Narrow Networks: ObamaCare promised to expand access to health care. But a couple of reports this week underscore the fact that just having an ObamaCare insurance card doesn’t guarantee access to care.
An inspector general audit of Medicaid found that newly enrolled patients who came into the program through ObamaCare won’t necessarily find a doctor willing to treat them.
For example, the IG reports that a person enrolled in a Medicaid plan in one state would have to drive more than 75 miles to see a urologist.
Enrollees in another state couldn’t make appointments with 45% of the primary care providers listed as participating in one area of the state. (The IG doesn’t identify the states.)
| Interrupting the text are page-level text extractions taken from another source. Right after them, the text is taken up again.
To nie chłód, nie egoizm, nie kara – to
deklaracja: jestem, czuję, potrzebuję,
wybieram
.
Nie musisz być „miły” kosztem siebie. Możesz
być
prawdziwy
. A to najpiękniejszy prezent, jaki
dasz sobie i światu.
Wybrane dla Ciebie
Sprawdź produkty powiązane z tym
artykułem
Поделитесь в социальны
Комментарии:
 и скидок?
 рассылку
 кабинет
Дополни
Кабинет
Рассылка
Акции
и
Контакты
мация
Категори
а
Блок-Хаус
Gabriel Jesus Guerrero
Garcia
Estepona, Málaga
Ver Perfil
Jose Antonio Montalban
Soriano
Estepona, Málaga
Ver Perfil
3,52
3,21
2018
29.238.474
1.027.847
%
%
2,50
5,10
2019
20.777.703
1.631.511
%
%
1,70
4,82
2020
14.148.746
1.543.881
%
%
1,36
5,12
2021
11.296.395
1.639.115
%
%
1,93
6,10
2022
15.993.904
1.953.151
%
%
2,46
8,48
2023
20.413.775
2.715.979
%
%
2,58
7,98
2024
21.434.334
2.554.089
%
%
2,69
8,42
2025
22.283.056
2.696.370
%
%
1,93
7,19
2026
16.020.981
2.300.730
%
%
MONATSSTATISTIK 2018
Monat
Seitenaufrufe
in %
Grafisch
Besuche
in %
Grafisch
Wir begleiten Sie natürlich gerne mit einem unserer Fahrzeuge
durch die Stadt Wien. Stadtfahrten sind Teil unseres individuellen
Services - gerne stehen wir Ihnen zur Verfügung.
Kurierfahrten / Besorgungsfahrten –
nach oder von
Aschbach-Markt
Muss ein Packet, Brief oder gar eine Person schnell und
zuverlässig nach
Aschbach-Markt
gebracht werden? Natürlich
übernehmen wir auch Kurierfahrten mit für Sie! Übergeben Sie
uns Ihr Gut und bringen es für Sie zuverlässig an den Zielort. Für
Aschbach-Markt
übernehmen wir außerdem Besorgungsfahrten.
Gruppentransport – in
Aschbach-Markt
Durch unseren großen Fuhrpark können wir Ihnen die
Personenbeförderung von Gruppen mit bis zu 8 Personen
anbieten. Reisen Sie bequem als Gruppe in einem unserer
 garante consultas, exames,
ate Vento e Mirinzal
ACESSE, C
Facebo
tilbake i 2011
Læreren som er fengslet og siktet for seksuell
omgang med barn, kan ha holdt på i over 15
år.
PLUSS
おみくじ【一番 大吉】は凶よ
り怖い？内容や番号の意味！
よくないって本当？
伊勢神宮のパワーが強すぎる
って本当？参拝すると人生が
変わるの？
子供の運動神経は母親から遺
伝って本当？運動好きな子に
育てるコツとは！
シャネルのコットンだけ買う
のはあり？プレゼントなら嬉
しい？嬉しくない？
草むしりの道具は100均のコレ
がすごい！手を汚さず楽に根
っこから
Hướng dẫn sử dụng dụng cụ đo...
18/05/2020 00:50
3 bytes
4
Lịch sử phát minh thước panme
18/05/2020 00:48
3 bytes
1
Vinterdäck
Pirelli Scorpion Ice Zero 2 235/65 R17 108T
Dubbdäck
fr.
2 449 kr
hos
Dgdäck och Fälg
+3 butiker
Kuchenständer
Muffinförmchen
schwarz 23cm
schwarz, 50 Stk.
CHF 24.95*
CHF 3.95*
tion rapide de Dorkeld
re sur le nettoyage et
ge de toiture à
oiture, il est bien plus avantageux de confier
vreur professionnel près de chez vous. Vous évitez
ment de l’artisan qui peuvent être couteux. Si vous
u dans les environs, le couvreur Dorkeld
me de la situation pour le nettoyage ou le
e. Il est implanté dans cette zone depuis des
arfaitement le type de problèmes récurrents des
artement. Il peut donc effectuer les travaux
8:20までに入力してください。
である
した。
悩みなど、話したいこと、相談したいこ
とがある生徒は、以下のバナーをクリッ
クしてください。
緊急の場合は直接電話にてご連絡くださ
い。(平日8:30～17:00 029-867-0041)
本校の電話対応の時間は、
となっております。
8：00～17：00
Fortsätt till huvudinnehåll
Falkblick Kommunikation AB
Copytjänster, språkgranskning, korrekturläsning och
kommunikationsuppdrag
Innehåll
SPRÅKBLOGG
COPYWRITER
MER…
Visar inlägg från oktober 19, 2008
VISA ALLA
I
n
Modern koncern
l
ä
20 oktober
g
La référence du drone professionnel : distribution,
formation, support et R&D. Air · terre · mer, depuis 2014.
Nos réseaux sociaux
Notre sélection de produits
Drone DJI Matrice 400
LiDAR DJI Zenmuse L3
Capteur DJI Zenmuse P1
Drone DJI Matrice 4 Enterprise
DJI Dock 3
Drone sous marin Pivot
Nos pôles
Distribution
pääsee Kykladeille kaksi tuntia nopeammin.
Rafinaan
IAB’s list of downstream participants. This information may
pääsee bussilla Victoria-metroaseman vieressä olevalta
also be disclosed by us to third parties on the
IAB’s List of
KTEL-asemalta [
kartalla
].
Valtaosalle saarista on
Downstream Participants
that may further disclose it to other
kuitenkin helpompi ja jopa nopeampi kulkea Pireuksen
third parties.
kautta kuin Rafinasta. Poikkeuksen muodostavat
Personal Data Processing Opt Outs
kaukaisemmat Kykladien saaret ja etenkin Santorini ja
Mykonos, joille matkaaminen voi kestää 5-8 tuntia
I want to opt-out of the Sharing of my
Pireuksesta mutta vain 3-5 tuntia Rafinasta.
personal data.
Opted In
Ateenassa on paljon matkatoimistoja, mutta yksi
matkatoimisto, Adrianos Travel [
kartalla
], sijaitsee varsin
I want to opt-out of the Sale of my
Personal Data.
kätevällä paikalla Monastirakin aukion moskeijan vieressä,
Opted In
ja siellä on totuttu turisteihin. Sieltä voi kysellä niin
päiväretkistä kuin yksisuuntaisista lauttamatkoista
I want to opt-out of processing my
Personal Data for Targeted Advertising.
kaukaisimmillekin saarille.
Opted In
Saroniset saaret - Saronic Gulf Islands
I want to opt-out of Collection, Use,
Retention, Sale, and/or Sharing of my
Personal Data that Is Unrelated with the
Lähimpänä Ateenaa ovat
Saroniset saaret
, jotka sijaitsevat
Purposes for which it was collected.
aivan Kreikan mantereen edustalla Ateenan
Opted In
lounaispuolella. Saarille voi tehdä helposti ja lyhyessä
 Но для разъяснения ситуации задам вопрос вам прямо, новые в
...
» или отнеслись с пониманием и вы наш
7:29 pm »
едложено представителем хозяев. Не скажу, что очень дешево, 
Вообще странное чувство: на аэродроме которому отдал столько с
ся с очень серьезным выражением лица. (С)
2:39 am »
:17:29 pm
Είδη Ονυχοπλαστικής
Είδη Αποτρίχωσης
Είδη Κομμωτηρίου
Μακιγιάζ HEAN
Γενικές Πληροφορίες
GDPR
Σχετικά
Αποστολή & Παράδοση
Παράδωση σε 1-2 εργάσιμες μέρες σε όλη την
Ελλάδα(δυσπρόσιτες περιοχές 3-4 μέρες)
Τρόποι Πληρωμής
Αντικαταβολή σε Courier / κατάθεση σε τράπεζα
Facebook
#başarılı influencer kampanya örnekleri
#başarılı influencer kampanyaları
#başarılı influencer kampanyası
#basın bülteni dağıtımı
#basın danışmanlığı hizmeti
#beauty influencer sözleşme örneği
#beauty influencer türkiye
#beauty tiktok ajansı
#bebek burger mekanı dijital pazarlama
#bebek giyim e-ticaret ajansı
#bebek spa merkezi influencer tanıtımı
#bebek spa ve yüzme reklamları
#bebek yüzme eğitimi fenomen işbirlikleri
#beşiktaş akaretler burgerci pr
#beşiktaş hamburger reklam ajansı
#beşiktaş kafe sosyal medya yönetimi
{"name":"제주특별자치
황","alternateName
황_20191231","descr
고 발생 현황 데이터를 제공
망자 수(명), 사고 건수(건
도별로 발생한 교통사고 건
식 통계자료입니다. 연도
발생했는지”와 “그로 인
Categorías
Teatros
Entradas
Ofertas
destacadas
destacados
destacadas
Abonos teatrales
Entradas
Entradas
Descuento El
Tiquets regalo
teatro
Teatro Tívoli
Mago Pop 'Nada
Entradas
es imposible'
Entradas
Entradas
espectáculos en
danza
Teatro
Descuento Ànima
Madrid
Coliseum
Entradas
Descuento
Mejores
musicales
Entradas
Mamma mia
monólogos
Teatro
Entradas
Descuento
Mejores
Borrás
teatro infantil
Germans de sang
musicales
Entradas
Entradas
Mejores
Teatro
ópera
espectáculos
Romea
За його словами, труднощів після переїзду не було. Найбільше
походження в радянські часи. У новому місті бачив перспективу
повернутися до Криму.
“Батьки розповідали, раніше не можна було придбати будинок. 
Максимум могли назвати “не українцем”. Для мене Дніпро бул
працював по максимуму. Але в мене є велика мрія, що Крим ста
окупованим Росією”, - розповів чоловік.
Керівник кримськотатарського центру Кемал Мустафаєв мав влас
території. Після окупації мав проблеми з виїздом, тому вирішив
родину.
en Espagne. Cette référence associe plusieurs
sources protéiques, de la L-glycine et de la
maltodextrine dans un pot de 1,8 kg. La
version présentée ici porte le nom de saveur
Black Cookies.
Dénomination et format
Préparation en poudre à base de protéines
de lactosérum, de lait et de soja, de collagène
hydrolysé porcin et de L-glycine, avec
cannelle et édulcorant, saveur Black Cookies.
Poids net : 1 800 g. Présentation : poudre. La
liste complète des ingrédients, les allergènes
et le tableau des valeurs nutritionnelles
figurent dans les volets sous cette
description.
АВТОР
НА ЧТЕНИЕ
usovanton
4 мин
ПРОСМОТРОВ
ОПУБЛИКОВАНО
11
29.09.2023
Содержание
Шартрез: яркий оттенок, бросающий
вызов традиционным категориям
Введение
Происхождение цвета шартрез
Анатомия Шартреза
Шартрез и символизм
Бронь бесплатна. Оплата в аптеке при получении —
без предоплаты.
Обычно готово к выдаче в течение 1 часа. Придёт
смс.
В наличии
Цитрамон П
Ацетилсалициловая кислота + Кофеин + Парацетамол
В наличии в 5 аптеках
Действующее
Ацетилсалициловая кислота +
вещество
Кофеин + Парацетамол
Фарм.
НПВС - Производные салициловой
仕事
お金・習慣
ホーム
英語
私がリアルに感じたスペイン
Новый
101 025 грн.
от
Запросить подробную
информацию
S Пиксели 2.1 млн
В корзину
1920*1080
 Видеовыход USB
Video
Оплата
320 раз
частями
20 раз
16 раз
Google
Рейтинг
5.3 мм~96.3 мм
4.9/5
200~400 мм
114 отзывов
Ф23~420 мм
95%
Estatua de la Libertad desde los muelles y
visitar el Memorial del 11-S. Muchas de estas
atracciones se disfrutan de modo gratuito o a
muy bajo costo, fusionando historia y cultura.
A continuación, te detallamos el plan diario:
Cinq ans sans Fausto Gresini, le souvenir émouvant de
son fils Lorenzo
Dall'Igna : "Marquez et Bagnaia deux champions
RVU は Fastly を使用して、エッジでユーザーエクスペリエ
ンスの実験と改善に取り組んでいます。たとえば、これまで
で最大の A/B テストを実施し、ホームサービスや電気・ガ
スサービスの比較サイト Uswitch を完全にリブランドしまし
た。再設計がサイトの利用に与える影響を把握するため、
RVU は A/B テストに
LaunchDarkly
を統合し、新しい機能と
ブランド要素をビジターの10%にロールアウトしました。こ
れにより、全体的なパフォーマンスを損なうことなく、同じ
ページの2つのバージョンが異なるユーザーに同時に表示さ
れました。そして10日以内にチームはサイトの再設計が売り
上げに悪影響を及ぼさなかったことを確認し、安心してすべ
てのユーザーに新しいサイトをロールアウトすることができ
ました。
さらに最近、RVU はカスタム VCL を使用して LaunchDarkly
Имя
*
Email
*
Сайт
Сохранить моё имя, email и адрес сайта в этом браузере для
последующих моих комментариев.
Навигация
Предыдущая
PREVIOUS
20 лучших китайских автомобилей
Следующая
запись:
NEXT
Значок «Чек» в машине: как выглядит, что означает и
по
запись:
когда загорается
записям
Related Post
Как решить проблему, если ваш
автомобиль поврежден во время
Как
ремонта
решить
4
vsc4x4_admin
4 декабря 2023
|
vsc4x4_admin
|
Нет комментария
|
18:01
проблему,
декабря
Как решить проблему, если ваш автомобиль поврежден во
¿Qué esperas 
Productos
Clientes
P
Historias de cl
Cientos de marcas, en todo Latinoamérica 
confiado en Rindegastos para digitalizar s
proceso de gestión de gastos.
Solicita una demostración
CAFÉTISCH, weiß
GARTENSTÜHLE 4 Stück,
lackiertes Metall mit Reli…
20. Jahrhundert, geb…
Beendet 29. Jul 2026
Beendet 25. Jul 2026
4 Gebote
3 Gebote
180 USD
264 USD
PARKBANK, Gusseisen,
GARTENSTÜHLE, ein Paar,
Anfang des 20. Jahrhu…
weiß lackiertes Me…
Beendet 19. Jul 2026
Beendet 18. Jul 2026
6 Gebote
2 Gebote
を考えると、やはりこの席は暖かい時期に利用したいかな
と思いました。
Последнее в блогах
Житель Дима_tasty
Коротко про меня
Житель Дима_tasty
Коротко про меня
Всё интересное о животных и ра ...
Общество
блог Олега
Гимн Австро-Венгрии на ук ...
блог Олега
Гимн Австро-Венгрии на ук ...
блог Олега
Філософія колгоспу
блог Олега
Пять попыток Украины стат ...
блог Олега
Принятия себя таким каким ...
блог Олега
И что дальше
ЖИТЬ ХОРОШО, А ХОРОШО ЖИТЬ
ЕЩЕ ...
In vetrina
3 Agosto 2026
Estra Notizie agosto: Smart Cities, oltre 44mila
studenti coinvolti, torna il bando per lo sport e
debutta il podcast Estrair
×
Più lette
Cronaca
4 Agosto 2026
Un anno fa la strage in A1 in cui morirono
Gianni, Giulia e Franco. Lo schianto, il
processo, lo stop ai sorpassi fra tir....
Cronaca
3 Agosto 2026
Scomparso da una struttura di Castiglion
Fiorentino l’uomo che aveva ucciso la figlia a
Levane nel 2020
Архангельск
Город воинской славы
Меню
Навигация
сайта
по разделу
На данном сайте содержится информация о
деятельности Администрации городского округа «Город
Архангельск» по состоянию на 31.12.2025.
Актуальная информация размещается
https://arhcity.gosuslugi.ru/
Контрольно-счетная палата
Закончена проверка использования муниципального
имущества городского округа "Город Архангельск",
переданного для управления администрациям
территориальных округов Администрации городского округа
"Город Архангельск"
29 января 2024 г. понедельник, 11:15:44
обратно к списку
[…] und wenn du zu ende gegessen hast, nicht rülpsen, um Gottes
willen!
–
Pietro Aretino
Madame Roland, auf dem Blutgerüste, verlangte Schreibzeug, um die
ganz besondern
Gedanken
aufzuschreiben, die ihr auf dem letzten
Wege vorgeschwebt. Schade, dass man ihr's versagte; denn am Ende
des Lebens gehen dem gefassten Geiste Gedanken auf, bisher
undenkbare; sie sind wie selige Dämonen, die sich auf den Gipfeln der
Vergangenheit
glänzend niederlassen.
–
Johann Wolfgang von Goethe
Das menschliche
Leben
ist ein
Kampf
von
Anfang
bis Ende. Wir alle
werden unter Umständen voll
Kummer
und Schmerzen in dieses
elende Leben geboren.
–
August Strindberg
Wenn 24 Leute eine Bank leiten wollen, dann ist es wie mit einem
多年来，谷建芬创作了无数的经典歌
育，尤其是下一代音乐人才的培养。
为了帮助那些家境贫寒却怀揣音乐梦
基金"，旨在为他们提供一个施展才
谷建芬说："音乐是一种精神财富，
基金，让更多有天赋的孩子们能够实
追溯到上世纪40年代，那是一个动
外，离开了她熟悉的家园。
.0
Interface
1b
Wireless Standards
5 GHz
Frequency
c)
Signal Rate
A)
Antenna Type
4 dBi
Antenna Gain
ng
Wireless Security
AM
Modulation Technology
The IG found that while states have “access standards” for managed care plans that contract with them to provide Medicaid benefits, these standards can be vague, and only a handful of states bother to conduct tests to see if the plans are complying.
The federal government checks only whether a state has standards in place, not whether they’re any good.
Thanks to Medicaid’s low payment rates and cumbersome regulations, doctor shortages in Medicaid were already a chronic problem before ObamaCare pushed states to expand the program, which 27 have done so far. A 2012 study found that almost a third of doctors refused to take new Medicaid patients.
ObamaCare just adds to this problem, handing out millions of freshly minted Medicaid cards for a program that can’t handle those already in it.
Worse, ObamaCare is now expanding this deceptive Medicaid model to the private insurance market.
To keep premiums down in the face of ObamaCare’s costly market regulations and mandates, most insurers set up narrow — even extremely narrow — provider networks.
The result is the same as in Medicaid.
Enrollees are promised comprehensive benefits and subsidized premiums, only to find care difficult or impossible to get when they need it.
In California, Anthem Blue Cross has already been sued over its skimpy provider lists. And the Los Angeles Times reported this week that consumers in that state will, if anything, find it harder to see a doctor next year.
“The state’s largest health insurers are sticking with their often-criticized narrow networks of doctors, and in some cases they are cutting the number of physicians even more,” the Times found.
It’s no surprise, then, to learn that ER doctors report a surge in hospital visits from ObamaCare enrollees, often for routine care and often after looking in vain for a doctor to see them.
“We’ve given people an ATM card in a town with no ATMs,” is how Dr. Ryan Stanton of the American College of Emergency Physicians correctly described the situation to USA Today.
Negative word of mouth about such problems might be part of the reason why ObamaCare’s popularity is lower today than when it officially launched a year ago.
Passing out insurance cards is easy. Expanding actual access to health care is hard. (IBD)
Talk is cheap. Especially political motivated agenda talk.